By Matthew A. Diersen, Professor, Department of Economics, South Dakota State University

Back when there was a little more snow on the ground, I came across a notice that the Mandatory Price Reporting Act of 2010 has a sunset clause in it dated September 30, 2015. That inspired me to reexamine the content of the various reports for cattle, lest anything be taken for granted. The focus here is mainly on the weekly reports at the national level. Recall that mandatory reporting is covered by the USDA's Agricultural Marketing Service (AMS) and it pertains to animals marketed directly to larger packers.

Cattle that have been set for marketing are documented in the committed and delivered report (LM_CT142 or just 142), which provides a breakdown of volumes by pricing mechanism (negotiated, negotiated grid, formula and forward contract), weight determination (live or dressed) and pen make-up (e.g., steers, heifers or mixed). From there, the reports tend to capture behavior at the time of purchase or of slaughter.

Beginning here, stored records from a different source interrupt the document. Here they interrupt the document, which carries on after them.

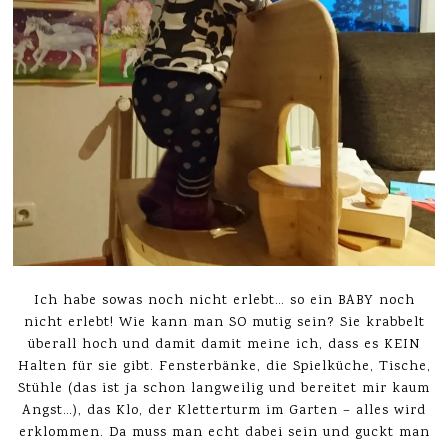
Ich habe sowas noch nicht erlebt… so ein BABY noch
nicht erlebt! Wie kann man SO mutig sein? Sie krabbelt
überall hoch und damit damit meine ich, dass es KEIN
Halten für sie gibt. Fensterbänke, die Spielküche, Tische,
Stühle (das ist ja schon langweilig und bereitet mir kaum
Angst…), das Klo, der Kletterturm im Garten – alles wird
erklommen. Da muss man echt dabei sein und guckt man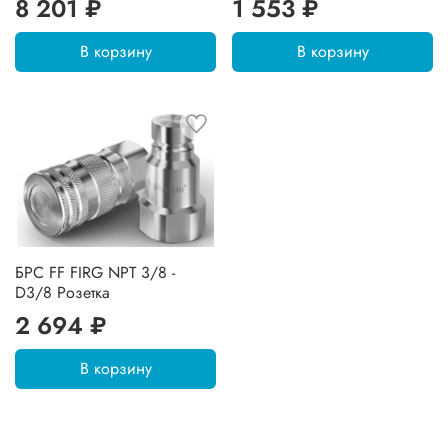
8 201 ₽
1 553 ₽
В корзину
В корзину
БРС FF FIRG NPT 3/8 -
D3/8 Розетка
2 694 ₽
В корзину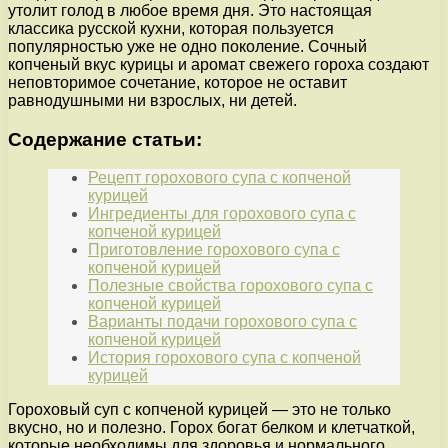
утолит голод в любое время дня. Это настоящая
классика русской кухни, которая пользуется
популярностью уже не одно поколение. Сочный
копченый вкус курицы и аромат свежего гороха создают
неповторимое сочетание, которое не оставит
равнодушными ни взрослых, ни детей.
Содержание статьи:
Рецепт горохового супа с копченой
курицей
Ингредиенты для горохового супа с
копченой курицей
Приготовление горохового супа с
копченой курицей
Полезные свойства горохового супа с
копченой курицей
Варианты подачи горохового супа с
копченой курицей
История горохового супа с копченой
курицей
Гороховый суп с копченой курицей — это не только
вкусно, но и полезно. Горох богат белком и клетчаткой,
которые необходимы для здоровья и нормального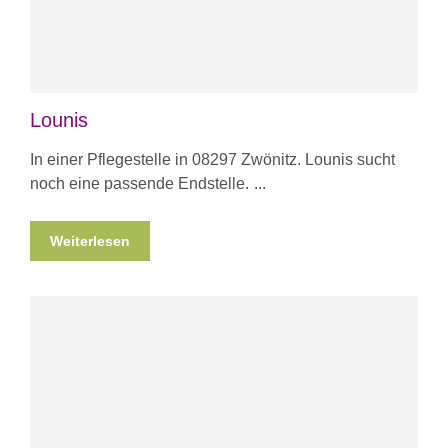
Lounis
In einer Pflegestelle in 08297 Zwönitz. Lounis sucht
noch eine passende Endstelle.
Weiterlesen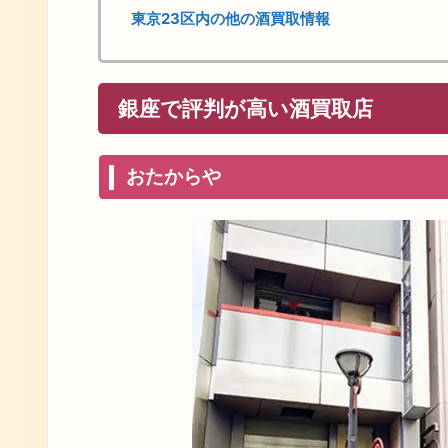
東京23区内の他の酒買取情報
銀座で評判が高い酒買取店
おたからや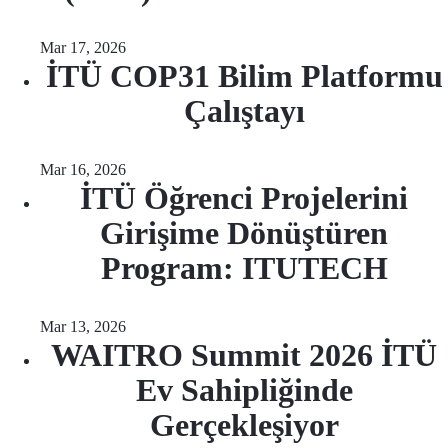
Mar 17, 2026
İTÜ COP31 Bilim Platformu
Çalıştayı
Mar 16, 2026
İTÜ Öğrenci Projelerini
Girişime Dönüştüren
Program: ITUTECH
Mar 13, 2026
WAITRO Summit 2026 İTÜ
Ev Sahipliğinde
Gerçekleşiyor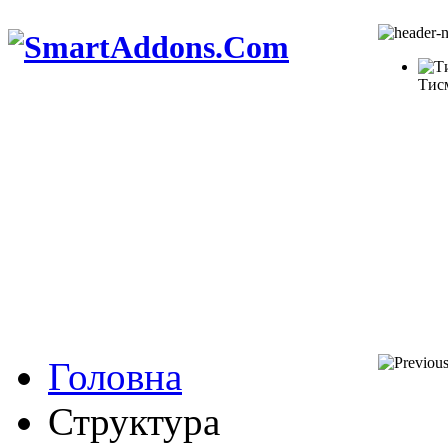
Тис
Головна
Структура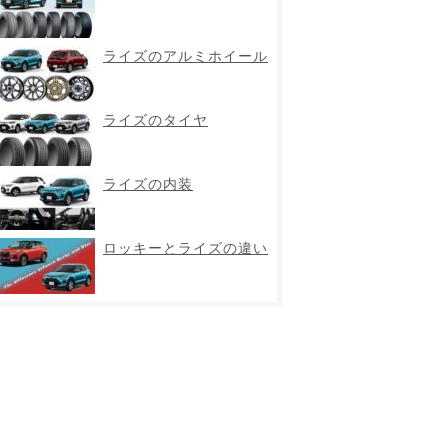
ライズのアルミホイール
ライズのタイヤ
ライズの内装
ロッキーとライズの違い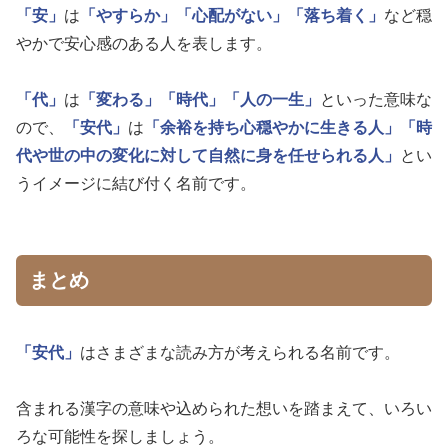
「安」
は
「やすらか」
「心配がない」
「落ち着く」
など穏
やかで安心感のある人を表します。
「代」
は
「変わる」
「時代」
「人の一生」
といった意味な
ので、
「安代」
は
「余裕を持ち心穏やかに生きる人」
「時
代や世の中の変化に対して自然に身を任せられる人」
とい
うイメージに結び付く名前です。
まとめ
「安代」
はさまざまな読み方が考えられる名前です。
含まれる漢字の意味や込められた想いを踏まえて、いろい
ろな可能性を探しましょう。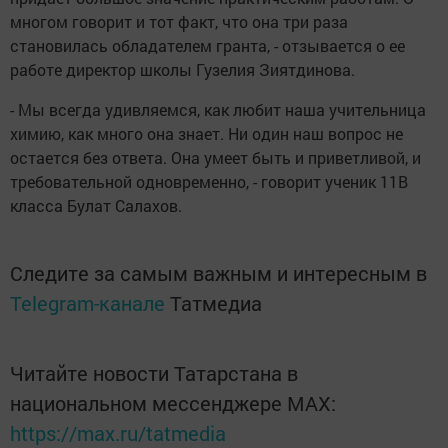
многом говорит и тот факт, что она три раза
становилась обладателем гранта, - отзывается о ее
работе директор школы Гузелия Зиятдинова.
- Мы всегда удивляемся, как любит наша учительница
химию, как много она знает. Ни один наш вопрос не
остается без ответа. Она умеет быть и приветливой, и
требовательной одновременно, - говорит ученик 11В
класса Булат Салахов.
Следите за самым важным и интересным в
Telegram-канале
Татмедиа
Читайте новости Татарстана в
национальном мессенджере MАХ:
https://max.ru/tatmedia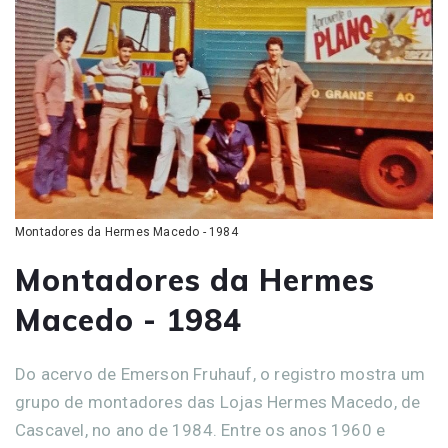
Montadores da Hermes Macedo - 1984
Montadores da Hermes
Macedo - 1984
Do acervo de Emerson Fruhauf, o registro mostra um
grupo de montadores das Lojas Hermes Macedo, de
Cascavel, no ano de 1984. Entre os anos 1960 e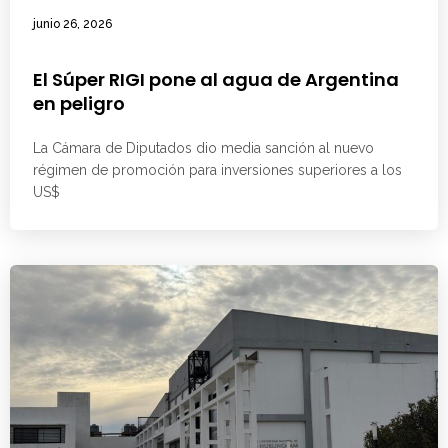
junio 26, 2026
El Súper RIGI pone al agua de Argentina
en peligro
La Cámara de Diputados dio media sanción al nuevo
régimen de promoción para inversiones superiores a los
US$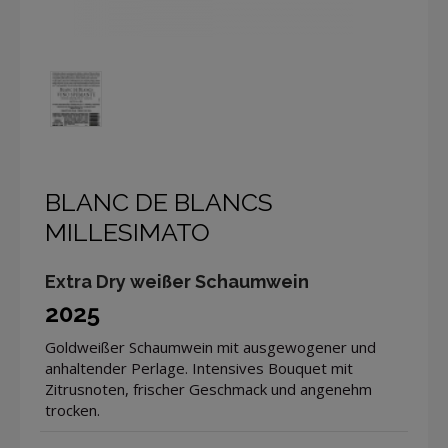
BLANC DE BLANCS
MILLESIMATO
Extra Dry weißer Schaumwein
2025
Goldweißer Schaumwein mit ausgewogener und
anhaltender Perlage. Intensives Bouquet mit
Zitrusnoten, frischer Geschmack und angenehm
trocken.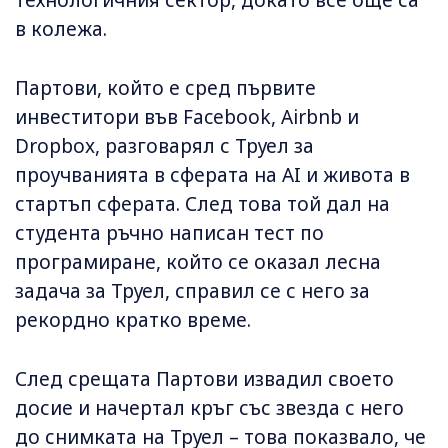
в колежа.
Партови, който е сред първите
инвеститори във Facebook, Airbnb и
Dropbox, разговарял с Труел за
проучваниятa в сферата на AI и живота в
стартъп сферата. След това той дал на
студента ръчно написан тест по
програмиране, който се оказал лесна
задача за Труел, справил се с него за
рекордно кратко време.
След срещата Партови извадил своето
досие и начертал кръг със звезда с него
до снимката на Труел – това показвало, че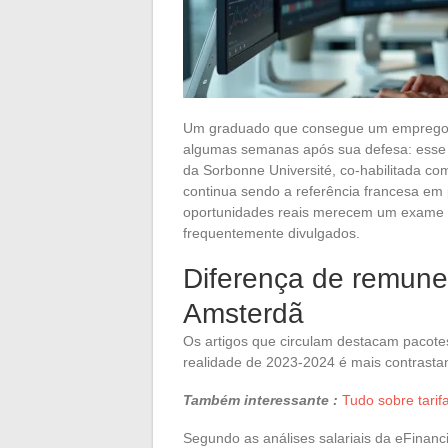
Um graduado que consegue um emprego 
algumas semanas após sua defesa: esse é
da Sorbonne Université, co-habilitada c
continua sendo a referência francesa em 
oportunidades reais merecem um exame 
frequentemente divulgados.
Diferença de remune
Amsterdã
Os artigos que circulam destacam pacotes 
realidade de 2023-2024 é mais contrasta
Também interessante :
Tudo sobre tarif
Segundo as análises salariais da eFinanc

For example, a feedlot may forward contract months in advance of the animal being ready for market (purchase point). After the animal is delivered to a plant the final characteristics and value are fully known (slaughter point). The negotiated purchases report (154) is a weekly summary of the cattle bought the prior week. Most the volume in this report is for negotiated cash purchases, providing prices most closely related to auction prices. Also included are negotiated grids, where only the base level is given. The final grid price is determined after slaughter and given in the formula and forward report (151) with final formula and forward prices. The various net prices across mechanisms show the variability from realized versus expected quality.

Missing from the price summaries are the packer owned cattle (153). Carcass characteristics and volume can be monitored to see if packers own cattle that differ from average cattle. That report also summarizes the forward contract volume and different basis metrics. Differences among the various prices can be partially explained by considering the premiums and discounts (155).

A separate report, cows and bulls (168), is helpful for gaining regional insights into what is being sold. Only a couple reports are aggregated further, the monthly committed and delivered report (143) and the 5-Area series (annually in 170 and monthly in 180). Knowing the volume delivered on a monthly level seems to make more sense than on a weekly level, especially for regional breakdowns. The aggregations also distinguish between aberrations and trends.

Before mandatory reporting, there was looming concern that the shrinking percentage of spot market trades was leaving too much uncertainty in the market. Mandatory reporting gives clear insight into packer-owned and formula-purchased cattle that would be hard to replicate or imagine in a voluntary setting. The forward contract information is unique under mandatory reporting because it is comprehensive. Over time the various reports have added more distribution information to the series, which also relies on the comprehensive nature of mandatory reporting.